Perdagangan Bebas Indonesia-Australia Berlaku, Siapa yang Untung?
Data Perdagangan Indonesia-Australia
Total perdagangan barang Indonesia-Australia pada 2019 mencapai US$ 7,8 miliar. Ekspor Indonesia tercatat senilai US$ 2,3 miliar dan impor sebesar US$ 5,5 miliar, sehingga Indonesia mengalami defisit sebesar US$ 3,2 miliar.
Dari sepuluh besar komoditas impor Indonesia dari Australia mayoritas merupakan bahan baku dan penolong industri. Di antaranya, ada gandum, batubara, bijih besi, alumunium, seng, gula mentah, serta susu dan krim.

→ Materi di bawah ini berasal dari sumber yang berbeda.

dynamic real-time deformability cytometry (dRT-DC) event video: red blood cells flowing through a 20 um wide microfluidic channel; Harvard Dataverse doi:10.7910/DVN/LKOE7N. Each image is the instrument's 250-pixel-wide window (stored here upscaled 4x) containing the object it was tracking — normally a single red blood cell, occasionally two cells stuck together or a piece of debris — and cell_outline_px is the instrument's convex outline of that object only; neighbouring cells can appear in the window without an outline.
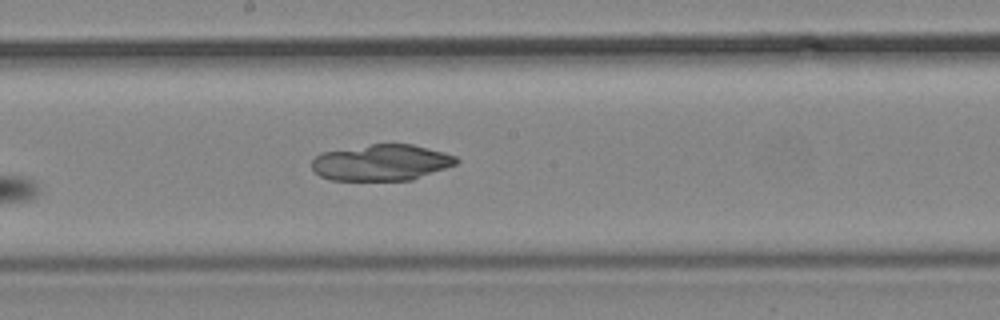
{"species": "common noctule bat (a hibernating species)", "species_latin": "Nyctalus noctula", "temperature_condition": "cold", "stored_images_in_passage": 10, "camera_frame_rate_fps": 3000, "um_per_image_px": 0.085, "animal": {"sex": "male", "body_mass_g": 19.2, "forearm_length_mm": 51.8}, "frame": {"image": 1, "passage_image": 10, "time_ms": 11.333, "image_size_px": [1000, 320], "cell_outline_px": [[460, 160], [456, 164], [412, 180], [332, 180], [320, 176], [312, 168], [312, 160], [320, 152], [372, 144], [412, 144], [444, 152], [456, 156]], "centroid_in_image_um": [32.41, 13.81], "position_along_channel_um": 215.8, "area_um2": 30.4}}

Sementara dari sisi perdagangan jasa, menurut statistik Australia, pada periode 2018—2019 ekspor jasa Indonesia mencapai AUD 4,4 miliar dan impor jasa sebesar AUD 1,7 miliar yang menjadikan Indonesia suplus AUD 2,7 miliar. Sektor penyumbang surplus Indonesia adalah sektor jasa pariwisata dan transportasi, sementara Indonesia mengimpor jasa terkait pendidikan dari Australia.
Adapun investasi Australia di Indonesia pada 2019 mencapai US$ 264 juta dengan 740 proyek. Di antaranya, ada pada sektor pertambangan, industri logam, tanaman pangan, hotel dan restoran, listrik, gas dan air, industri makanan, industri kimia dan farmasi serta perdagangan dan reparasi.
Perundingan IA-CEPA diluncurkan pada 2 November 2010 pada masa kepemimpinan Presiden Susilo Bambang Yudhoyono. Perundingan pertama dan kedua diselenggarakan pada September 2012 dan Juli 2013, tetapi terhenti selama 3 tahun.
Pada Maret 2016, pemerintahan Presiden Joko Widodo dan Australia yang saat itu dipimpin Perdana Menteri Malcolm Turnbull sepakat melanjutkan kembali perundingan. Kemudian, setelah melalui 12 putaran perundingan dan 5 pertemuan Ketua Perunding, kedua negara berhasil menyelesaikan perundingan secara substansial pada 31 Agustus 2018.
IA-CEPA kemudian ditanda tangani oleh Menteri Perdagangan RI dan Menteri Perdagangan, Pariwisata dan Investasi Australia di Jakarta, pada 4 Maret 2019. IA-CEPA telah disahkan oleh DPR dan Pemerintah melalui Undang-Undang nomor 1 tahun 2020 pada 28 Februari 2020.